**Exercise:** Take each line of the entries below that contains "center" and copy it.

*** Opening Extracted entries ***

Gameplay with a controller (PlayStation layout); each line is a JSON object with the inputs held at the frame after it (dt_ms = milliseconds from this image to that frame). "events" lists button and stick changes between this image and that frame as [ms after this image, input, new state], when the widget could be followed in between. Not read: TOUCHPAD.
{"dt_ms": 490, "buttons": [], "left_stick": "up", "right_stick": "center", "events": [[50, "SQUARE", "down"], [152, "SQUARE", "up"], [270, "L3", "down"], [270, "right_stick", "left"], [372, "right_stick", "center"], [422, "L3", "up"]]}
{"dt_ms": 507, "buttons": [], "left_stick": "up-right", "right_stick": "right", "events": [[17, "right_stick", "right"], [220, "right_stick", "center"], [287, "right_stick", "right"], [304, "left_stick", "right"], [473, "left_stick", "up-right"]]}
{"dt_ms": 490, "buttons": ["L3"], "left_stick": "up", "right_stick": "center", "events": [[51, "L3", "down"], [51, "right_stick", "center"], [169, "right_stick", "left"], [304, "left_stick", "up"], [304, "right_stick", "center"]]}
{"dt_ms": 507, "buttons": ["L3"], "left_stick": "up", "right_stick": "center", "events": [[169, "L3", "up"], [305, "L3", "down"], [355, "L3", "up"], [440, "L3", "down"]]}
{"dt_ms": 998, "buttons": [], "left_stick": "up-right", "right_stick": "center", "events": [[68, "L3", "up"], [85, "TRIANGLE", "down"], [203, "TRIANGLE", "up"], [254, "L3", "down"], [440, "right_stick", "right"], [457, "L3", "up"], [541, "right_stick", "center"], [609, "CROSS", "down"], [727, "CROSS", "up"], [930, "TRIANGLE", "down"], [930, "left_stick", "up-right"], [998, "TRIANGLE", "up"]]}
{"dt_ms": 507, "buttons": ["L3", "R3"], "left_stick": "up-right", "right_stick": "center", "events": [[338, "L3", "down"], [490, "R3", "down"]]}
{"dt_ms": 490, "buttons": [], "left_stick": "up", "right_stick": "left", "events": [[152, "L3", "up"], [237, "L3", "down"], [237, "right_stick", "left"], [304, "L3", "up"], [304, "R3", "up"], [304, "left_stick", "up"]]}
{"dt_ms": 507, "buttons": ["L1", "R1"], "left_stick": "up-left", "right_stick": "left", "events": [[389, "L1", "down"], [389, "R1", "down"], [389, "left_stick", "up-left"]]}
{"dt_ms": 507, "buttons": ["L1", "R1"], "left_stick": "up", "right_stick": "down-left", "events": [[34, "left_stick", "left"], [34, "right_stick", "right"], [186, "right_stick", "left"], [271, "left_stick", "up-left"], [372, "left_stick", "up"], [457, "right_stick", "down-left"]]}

*** Closing Extracted entries ***

**Task output:**
{"dt_ms": 490, "buttons": [], "left_stick": "up", "right_stick": "center", "events": [[50, "SQUARE", "down"], [152, "SQUARE", "up"], [270, "L3", "down"], [270, "right_stick", "left"], [372, "right_stick", "center"], [422, "L3", "up"]]}
{"dt_ms": 507, "buttons": [], "left_stick": "up-right", "right_stick": "right", "events": [[17, "right_stick", "right"], [220, "right_stick", "center"], [287, "right_stick", "right"], [304, "left_stick", "right"], [473, "left_stick", "up-right"]]}
{"dt_ms": 490, "buttons": ["L3"], "left_stick": "up", "right_stick": "center", "events": [[51, "L3", "down"], [51, "right_stick", "center"], [169, "right_stick", "left"], [304, "left_stick", "up"], [304, "right_stick", "center"]]}
{"dt_ms": 507, "buttons": ["L3"], "left_stick": "up", "right_stick": "center", "events": [[169, "L3", "up"], [305, "L3", "down"], [355, "L3", "up"], [440, "L3", "down"]]}
{"dt_ms": 998, "buttons": [], "left_stick": "up-right", "right_stick": "center", "events": [[68, "L3", "up"], [85, "TRIANGLE", "down"], [203, "TRIANGLE", "up"], [254, "L3", "down"], [440, "right_stick", "right"], [457, "L3", "up"], [541, "right_stick", "center"], [609, "CROSS", "down"], [727, "CROSS", "up"], [930, "TRIANGLE", "down"], [930, "left_stick", "up-right"], [998, "TRIANGLE", "up"]]}
{"dt_ms": 507, "buttons": ["L3", "R3"], "left_stick": "up-right", "right_stick": "center", "events": [[338, "L3", "down"], [490, "R3", "down"]]}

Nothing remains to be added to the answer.